Excerpts from a dataset:
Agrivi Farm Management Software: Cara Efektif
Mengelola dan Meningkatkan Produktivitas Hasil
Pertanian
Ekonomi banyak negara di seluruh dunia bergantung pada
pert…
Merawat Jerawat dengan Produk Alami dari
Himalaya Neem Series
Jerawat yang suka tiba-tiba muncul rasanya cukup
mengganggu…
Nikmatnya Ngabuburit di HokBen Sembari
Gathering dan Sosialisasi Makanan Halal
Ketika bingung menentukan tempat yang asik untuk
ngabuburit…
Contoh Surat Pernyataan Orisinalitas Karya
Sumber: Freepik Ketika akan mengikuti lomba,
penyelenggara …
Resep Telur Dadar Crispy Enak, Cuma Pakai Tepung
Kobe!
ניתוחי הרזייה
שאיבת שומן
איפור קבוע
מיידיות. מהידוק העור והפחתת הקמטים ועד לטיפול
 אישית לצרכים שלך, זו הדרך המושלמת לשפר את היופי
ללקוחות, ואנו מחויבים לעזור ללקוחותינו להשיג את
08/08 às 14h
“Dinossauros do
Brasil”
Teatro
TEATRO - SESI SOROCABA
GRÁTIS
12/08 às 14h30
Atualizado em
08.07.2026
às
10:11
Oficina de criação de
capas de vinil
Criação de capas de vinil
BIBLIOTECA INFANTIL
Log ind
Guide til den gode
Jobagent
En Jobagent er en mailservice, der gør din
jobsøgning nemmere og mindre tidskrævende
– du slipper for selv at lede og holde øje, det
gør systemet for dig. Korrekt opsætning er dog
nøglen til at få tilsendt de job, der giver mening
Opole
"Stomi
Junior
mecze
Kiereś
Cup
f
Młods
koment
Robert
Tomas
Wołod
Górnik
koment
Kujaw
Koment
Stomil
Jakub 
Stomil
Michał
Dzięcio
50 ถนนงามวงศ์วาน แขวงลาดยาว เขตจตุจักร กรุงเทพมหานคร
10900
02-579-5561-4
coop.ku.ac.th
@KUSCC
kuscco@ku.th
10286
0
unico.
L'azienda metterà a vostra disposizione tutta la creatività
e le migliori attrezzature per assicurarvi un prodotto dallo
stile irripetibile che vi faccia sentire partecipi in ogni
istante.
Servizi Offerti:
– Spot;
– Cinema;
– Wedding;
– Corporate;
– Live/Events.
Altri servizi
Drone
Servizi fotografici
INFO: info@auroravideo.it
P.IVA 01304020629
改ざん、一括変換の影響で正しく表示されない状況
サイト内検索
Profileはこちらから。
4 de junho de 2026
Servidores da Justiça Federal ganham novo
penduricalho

→ **WHAT IS REQUIRED**:
Update the items above by changing every "Jobagent" to "Jobalarm", and leave all other text unchanged.

→ **RESPONSE BELOW**:
Agrivi Farm Management Software: Cara Efektif
Mengelola dan Meningkatkan Produktivitas Hasil
Pertanian
Ekonomi banyak negara di seluruh dunia bergantung pada
pert…
Merawat Jerawat dengan Produk Alami dari
Himalaya Neem Series
Jerawat yang suka tiba-tiba muncul rasanya cukup
mengganggu…
Nikmatnya Ngabuburit di HokBen Sembari
Gathering dan Sosialisasi Makanan Halal
Ketika bingung menentukan tempat yang asik untuk
ngabuburit…
Contoh Surat Pernyataan Orisinalitas Karya
Sumber: Freepik Ketika akan mengikuti lomba,
penyelenggara …
Resep Telur Dadar Crispy Enak, Cuma Pakai Tepung
Kobe!
ניתוחי הרזייה
שאיבת שומן
איפור קבוע
מיידיות. מהידוק העור והפחתת הקמטים ועד לטיפול
 אישית לצרכים שלך, זו הדרך המושלמת לשפר את היופי
ללקוחות, ואנו מחויבים לעזור ללקוחותינו להשיג את
08/08 às 14h
“Dinossauros do
Brasil”
Teatro
TEATRO - SESI SOROCABA
GRÁTIS
12/08 às 14h30
Atualizado em
08.07.2026
às
10:11
Oficina de criação de
capas de vinil
Criação de capas de vinil
BIBLIOTECA INFANTIL
Log ind
Guide til den gode
Jobalarm
En Jobalarm er en mailservice, der gør din
jobsøgning nemmere og mindre tidskrævende
– du slipper for selv at lede og holde øje, det
gør systemet for dig. Korrekt opsætning er dog
nøglen til at få tilsendt de job, der giver mening
Opole
"Stomi
Junior
mecze
Kiereś
Cup
f
Młods
koment
Robert
Tomas
Wołod
Górnik
koment
Kujaw
Koment
Stomil
Jakub 
Stomil
Michał
Dzięcio
50 ถนนงามวงศ์วาน แขวงลาดยาว เขตจตุจักร กรุงเทพมหานคร
10900
02-579-5561-4
coop.ku.ac.th
@KUSCC
kuscco@ku.th
10286
0
unico.
L'azienda metterà a vostra disposizione tutta la creatività
e le migliori attrezzature per assicurarvi un prodotto dallo
stile irripetibile che vi faccia sentire partecipi in ogni
istante.
Servizi Offerti:
– Spot;
– Cinema;
– Wedding;
– Corporate;
– Live/Events.
Altri servizi
Drone
Servizi fotografici
INFO: info@auroravideo.it
P.IVA 01304020629
改ざん、一括変換の影響で正しく表示されない状況
サイト内検索
Profileはこちらから。
4 de junho de 2026
Servidores da Justiça Federal ganham novo
penduricalho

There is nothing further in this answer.